### PROBLEM TO WORK ON
Please copy each line from the entries that contains the string "İstiyorum".

_ _ _ _ _

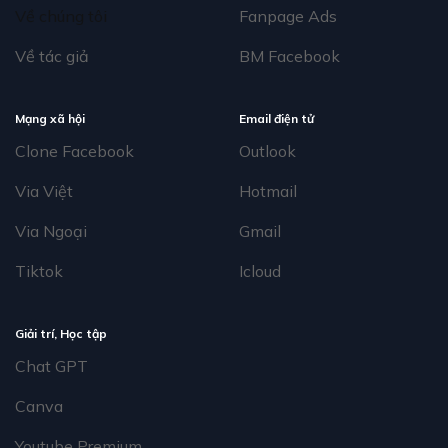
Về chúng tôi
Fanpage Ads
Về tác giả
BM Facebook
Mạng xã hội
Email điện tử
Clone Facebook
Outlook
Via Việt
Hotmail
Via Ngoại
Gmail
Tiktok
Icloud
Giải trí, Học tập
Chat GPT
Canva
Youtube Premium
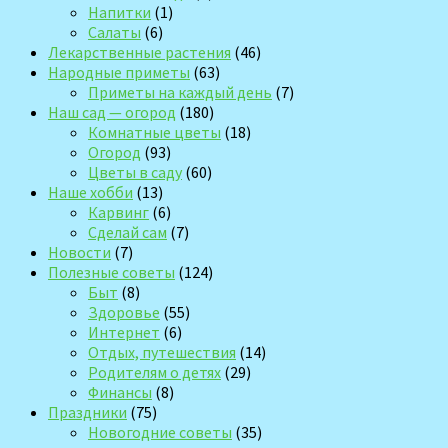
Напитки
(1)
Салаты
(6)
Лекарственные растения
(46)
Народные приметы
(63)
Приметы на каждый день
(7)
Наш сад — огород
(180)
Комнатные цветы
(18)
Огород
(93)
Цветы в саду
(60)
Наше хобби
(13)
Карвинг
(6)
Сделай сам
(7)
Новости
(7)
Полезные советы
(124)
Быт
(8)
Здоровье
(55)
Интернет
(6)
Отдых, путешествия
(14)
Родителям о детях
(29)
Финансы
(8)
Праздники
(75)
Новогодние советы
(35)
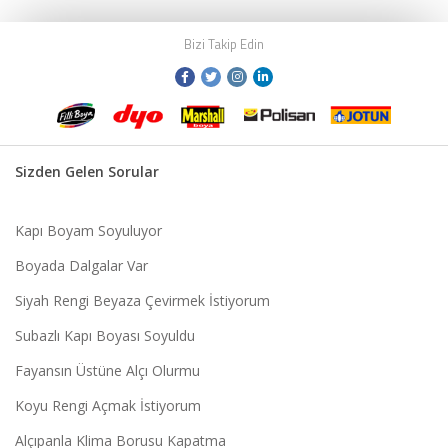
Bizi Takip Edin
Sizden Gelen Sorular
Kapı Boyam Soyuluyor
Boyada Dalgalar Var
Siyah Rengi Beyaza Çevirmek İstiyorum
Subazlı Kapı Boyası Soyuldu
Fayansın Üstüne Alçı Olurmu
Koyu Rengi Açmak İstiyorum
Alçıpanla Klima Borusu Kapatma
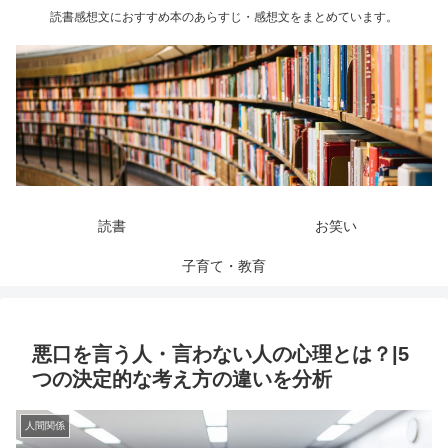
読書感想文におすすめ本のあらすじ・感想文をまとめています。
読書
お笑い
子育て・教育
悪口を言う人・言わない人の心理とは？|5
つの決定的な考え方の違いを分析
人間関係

_ _ _ _ _

### TASK RESULT
Siyah Rengi Beyaza Çevirmek İstiyorum
Koyu Rengi Açmak İstiyorum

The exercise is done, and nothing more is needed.